JBIR-15, a new Aspochracin derivative, isolated from a sponge-derived fungus, Aspergillus sclerotiorum Huber Sp080903f04

Biosci Biotechnol Biochem 2009 Aug;73(8):1898-900.PMID:19661713DOI:10.1271/bbb.90228.

In the course of our chemical screening program for novel metabolites by LC-MS monitoring, we isolated a new Aspochracin derivative, JBIR-15 (1), together with Aspochracin, from the culture broth of a sponge-derived fungus, Aspergillus sclerotiorum Huber Sp080903f04. The structure of 1 was determined to be N-demethyl Aspochracin at the alanyl residue on the basis of extensive NMR and MS analyses.

Cyclic tripeptides from the halotolerant fungus Aspergillus sclerotiorum PT06-1

J Nat Prod 2010 Jun 25;73(6):1133-7.PMID:20503985DOI:10.1021/np100198h.
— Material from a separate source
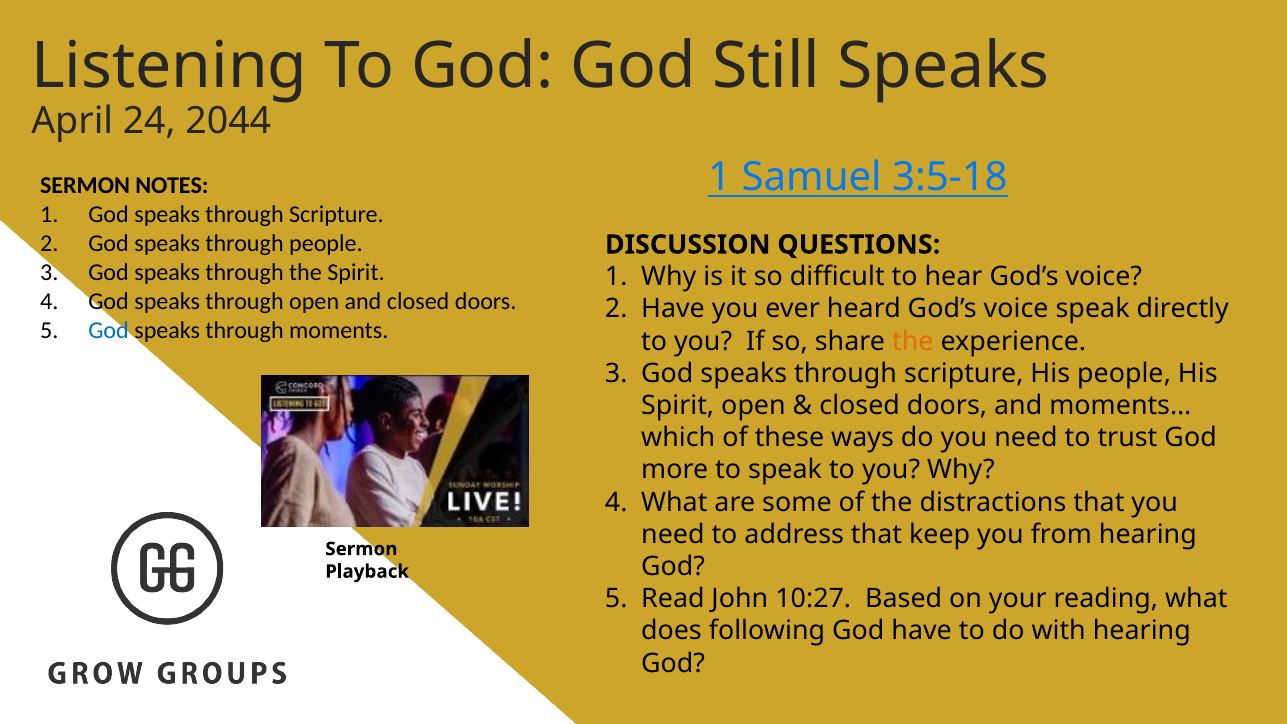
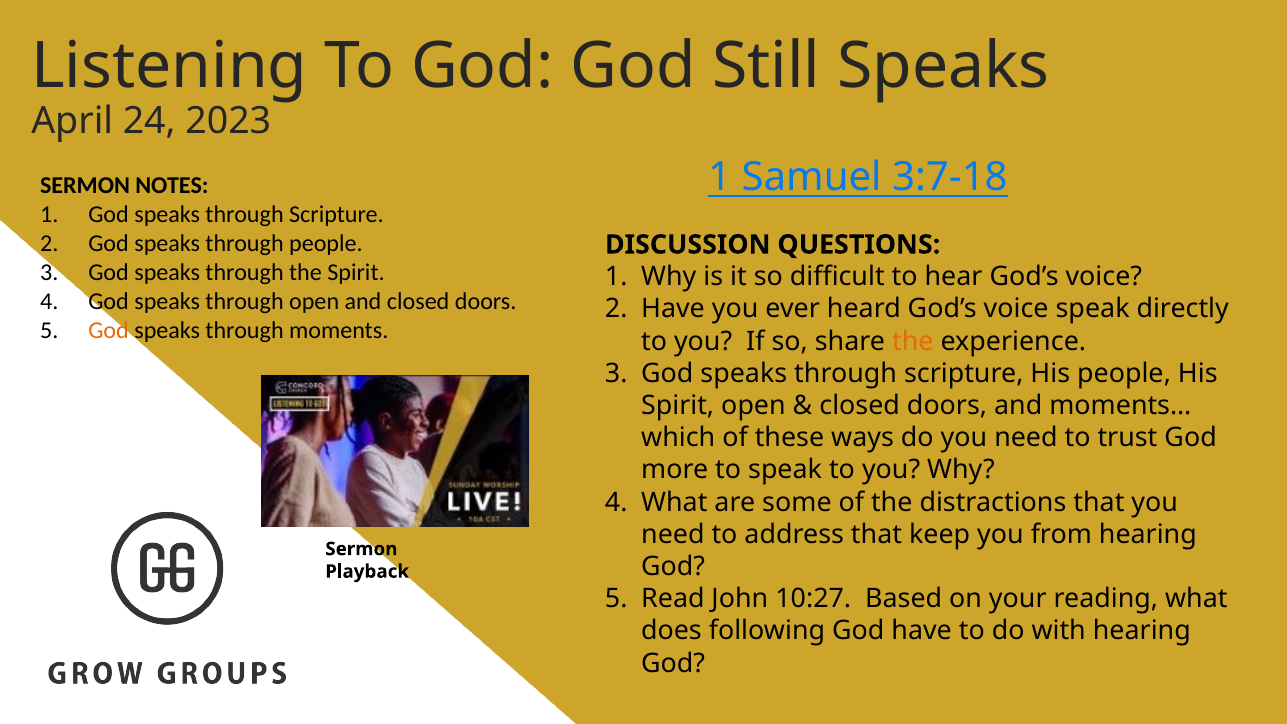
2044: 2044 -> 2023
3:5-18: 3:5-18 -> 3:7-18
God at (109, 330) colour: blue -> orange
Eleven new aspochracin-type cyclic tripeptides, sclerotiotides A-K (1-11), together with three known compounds, JBIR-15 (12), Aspochracin (13), and penicillic acid, were isolated from the ethyl acetate extract of the fermentation broth of the halotolerant Aspergillus sclerotiorum PT06-1 in a hypersaline nutrient-rich medium. Their structures were elucidated by spectroscopic analysis and chemical methods. Chemical transformations of 12 and 13 proved that sclerotiotides D-K (4-11) were artifacts probably formed during the fermentation or subsequent isolation steps. All 13 cyclic tripeptides have been evaluated for their antimicrobial and cytotoxic effects. Only sclerotiotides A (1), B (2), F (6), and I (9) and JBIR-15 (12) showed selective antifungal activity against Candida albicans with MIC values of 7.5, 3.8, 30, 6.7, and 30 microM, respectively.